Helâl yoldan ve başkalarına da faydalı olarak kazanmak teşvik edilmiştir. Ancak israf etmek yasaklanmıştır. Enam Suresi 141, Araf Suresi 31 de “…Allah, israf edenleri sevmez” denilmiştir.
Gezegenimizdeki yaşamın geleceğini korumak “israf etmeyiniz” emrini uygulamakla başlar, infak ediniz emriyle perçinlenir.
Bakara 215: “Ey Muhammed! Sana nereye infak edeceklerini soruyorlar. De ki: Hayır olarak verdiğiniz nafaka, ana baba, yakınlar, öksüzler, yoksullar ve yolda kalmışlar içindir. Hayır (yardım) olarak daha ne yaparsanız herhalde Allah onu bilir.”
Bakara 219: “Ey Muhammed! Sana şarap ve kumardan soruyorlar. De ki: Bu ikisinde büyük bir günah, bir de insanlar için bazı menfaatler vardır. Fakat günahları, menfaatlerinden daha büyüktür. Yine sana neyi infak edeceklerini soruyorlar. De ki: İhtiyaçtan fazlasını (vazgeçtiklerinizi, sizi sıkmayanı) infak edin. İşte böylece Allah, size ayetlerini açıklıyor. Umulur ki siz düşünürsünüz.”
Bakara 262: “Allah yolunda mallarını infak eden, sonra verdiklerinin arkasından başa kakmayı, gönül incitmeyi uygun görmeyen kimselerin Rableri yanında mükâfatları vardır. Onlara hiçbir korku yoktur ve onlar, üzülmeyeceklerdir.”
Eğer Kur’an hükümlerine göre hayatımıza yön vermeye çalışırsak, refah ile huzur arasında bir denge kurduğumuzu göreceğiz. Birini, diğerine tercih etmek zorunda kalmayacağız. Refah anlayışımız, törpülenecek.
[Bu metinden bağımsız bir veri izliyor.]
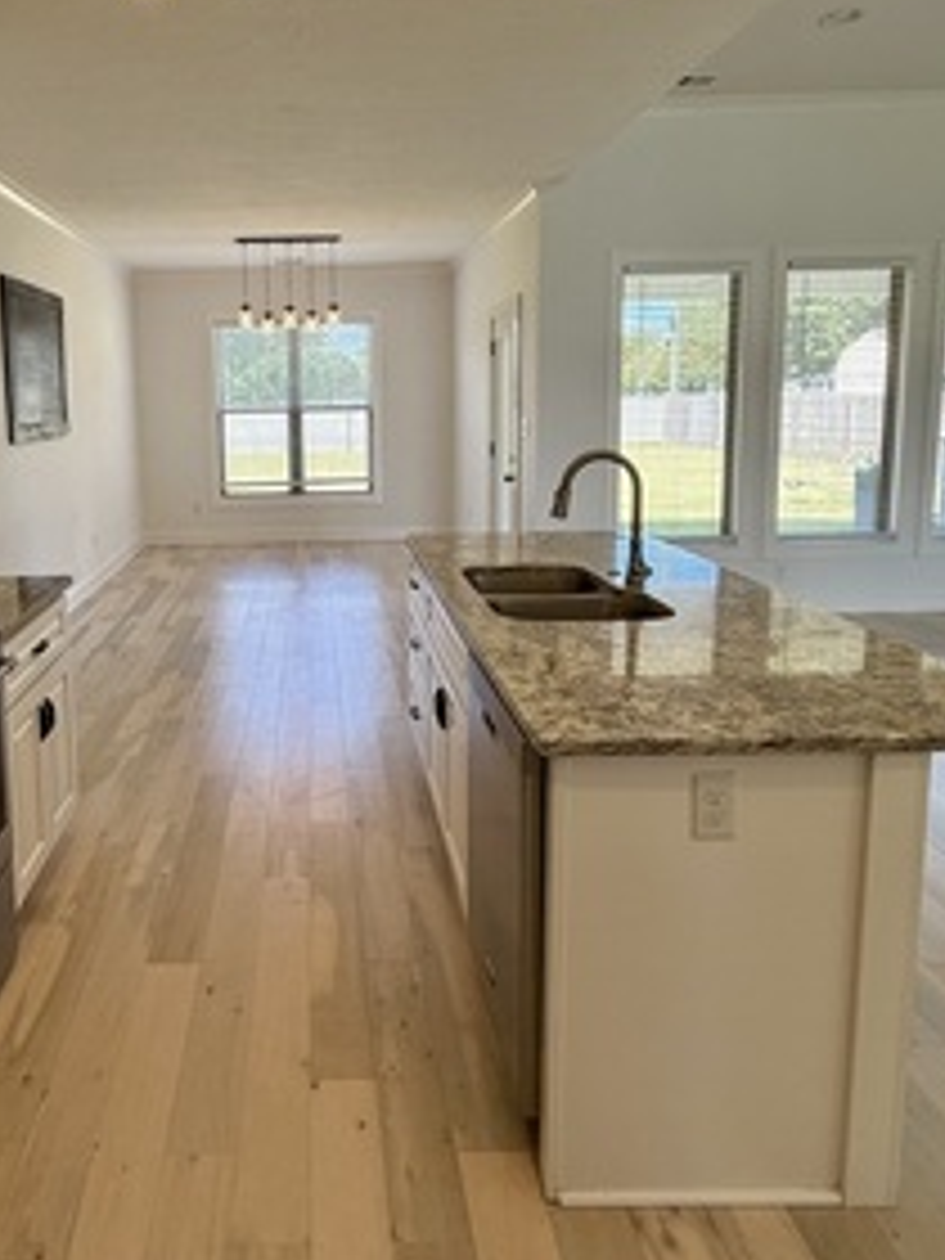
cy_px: 522
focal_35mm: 25
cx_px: 304
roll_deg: +1.4
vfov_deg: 68.9
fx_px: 910
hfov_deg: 53.6
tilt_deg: -6.9
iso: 64
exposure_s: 1/123
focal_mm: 2.22
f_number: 2.2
Başkalarına, insanlığa ve gezegenimize zarar vermeden refah ve huzur içerisinde yaşamayı öğreneceğiz. Belki de böylesine imrenilecek bir dünya hayatı yaşamaktan daha önemlisi olarak, ebedi ahret hayatında da, Bakara Suresi 262inci ayetin muhatabı olma ihtimalimiz güçlenecek.